We do not live in a nation. We never did. Our state was created by enacting violence against nations and giving those who survived the option of assimilating or being forever enemies of the state. The word “nation” is often used interchangeably with “country.” They are not the same thing. A quick search will show you that. But our lexicon is full of words that have deliberately been misused. Take “anarchy” as another example. This word is being thrown around quite a lot right now in response to the protests in the United States. Culturally, we have long been comfortable with the popular definition that includes lawlessness, violence, and chaos. Again, a quick search will show you that anarchy actually means the absence of a state. In effect, it is a utopian ideal where people create communities for which they are responsible as opposed to the state model we live in. But it serves politicians and capitalists well to fear monger about anarchy because the world that anarchists envision has no place for those people and the violence for which they are responsible.

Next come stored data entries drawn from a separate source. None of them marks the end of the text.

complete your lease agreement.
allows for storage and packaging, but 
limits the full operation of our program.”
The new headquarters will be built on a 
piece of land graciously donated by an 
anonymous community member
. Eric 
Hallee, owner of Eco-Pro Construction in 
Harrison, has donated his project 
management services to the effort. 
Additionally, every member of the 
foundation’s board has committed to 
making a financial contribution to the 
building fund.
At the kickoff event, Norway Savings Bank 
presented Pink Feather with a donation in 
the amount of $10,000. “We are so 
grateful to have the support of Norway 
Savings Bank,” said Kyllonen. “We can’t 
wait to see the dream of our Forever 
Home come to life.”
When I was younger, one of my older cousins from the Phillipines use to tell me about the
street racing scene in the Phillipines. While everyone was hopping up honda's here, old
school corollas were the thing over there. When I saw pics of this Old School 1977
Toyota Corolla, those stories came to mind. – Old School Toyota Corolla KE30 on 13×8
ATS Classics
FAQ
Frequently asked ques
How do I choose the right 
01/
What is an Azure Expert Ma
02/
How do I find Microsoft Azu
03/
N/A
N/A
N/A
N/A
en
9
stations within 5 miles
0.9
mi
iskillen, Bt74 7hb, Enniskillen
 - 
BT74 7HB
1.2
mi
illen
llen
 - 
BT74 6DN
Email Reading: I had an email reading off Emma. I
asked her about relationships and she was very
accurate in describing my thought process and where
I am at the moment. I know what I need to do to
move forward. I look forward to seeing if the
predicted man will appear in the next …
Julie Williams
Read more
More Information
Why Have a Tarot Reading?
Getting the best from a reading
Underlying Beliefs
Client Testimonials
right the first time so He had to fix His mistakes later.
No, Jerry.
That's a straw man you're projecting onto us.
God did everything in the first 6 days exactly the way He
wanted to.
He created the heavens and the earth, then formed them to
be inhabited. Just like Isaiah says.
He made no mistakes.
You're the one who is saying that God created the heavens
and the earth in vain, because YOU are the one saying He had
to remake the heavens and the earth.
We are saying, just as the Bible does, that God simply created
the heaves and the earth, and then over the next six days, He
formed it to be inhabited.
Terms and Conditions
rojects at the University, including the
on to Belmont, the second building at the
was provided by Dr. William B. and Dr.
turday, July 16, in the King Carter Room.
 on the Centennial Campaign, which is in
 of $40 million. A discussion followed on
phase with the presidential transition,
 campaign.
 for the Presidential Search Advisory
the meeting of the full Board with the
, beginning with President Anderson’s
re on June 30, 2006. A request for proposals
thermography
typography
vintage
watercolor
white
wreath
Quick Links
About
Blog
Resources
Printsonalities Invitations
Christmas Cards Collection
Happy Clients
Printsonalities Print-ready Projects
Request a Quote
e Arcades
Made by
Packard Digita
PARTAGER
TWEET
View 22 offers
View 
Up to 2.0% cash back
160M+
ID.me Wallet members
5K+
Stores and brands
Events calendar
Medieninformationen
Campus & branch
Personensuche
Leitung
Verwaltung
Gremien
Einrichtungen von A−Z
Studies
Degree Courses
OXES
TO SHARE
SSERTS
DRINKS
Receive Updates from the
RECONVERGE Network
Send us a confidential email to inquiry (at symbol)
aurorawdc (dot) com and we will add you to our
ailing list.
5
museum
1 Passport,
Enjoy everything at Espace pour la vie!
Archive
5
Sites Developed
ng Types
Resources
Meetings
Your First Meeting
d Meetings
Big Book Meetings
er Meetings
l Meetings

And that leads me to this: whiteness is violence. It wasn’t long ago that wealthy white people, like Brett Wilson (you might know him from CBC’s Dragon’s Den), were calling for pipeline protesters representing and standing in solidarity with the Wet'suwet'en Nation to be killed by the state. The RCMP were quite clear that their job was to protect the oil companies and their shareholders, not the people of this country. And this has always been so. Canadian history is not something you will learn in school; you need to do your own reading to understand what has happened and continues to happen here. The current calls to defund the police scare a lot of white people because we’ve been conditioned from childhood to believe that the police are the good guys, who catch the bad guys and keep us safe. Much like our warm, fuzzy folk tales about enslaved people escaping to freedom in Canada, these are carefully crafted stories that do not come close to providing the whole picture. We cannot continue to sit comfortably with such narratives and pat ourselves on the back for being an inclusive country even as the ever-growing list of names, like Regis Korchinski-Paquet, D’Andre Campbell, Andrew Loku, Sammy Yatim, Abdirahman Abdi, etcetera, etcetera, etcetera, continue to tell us otherwise.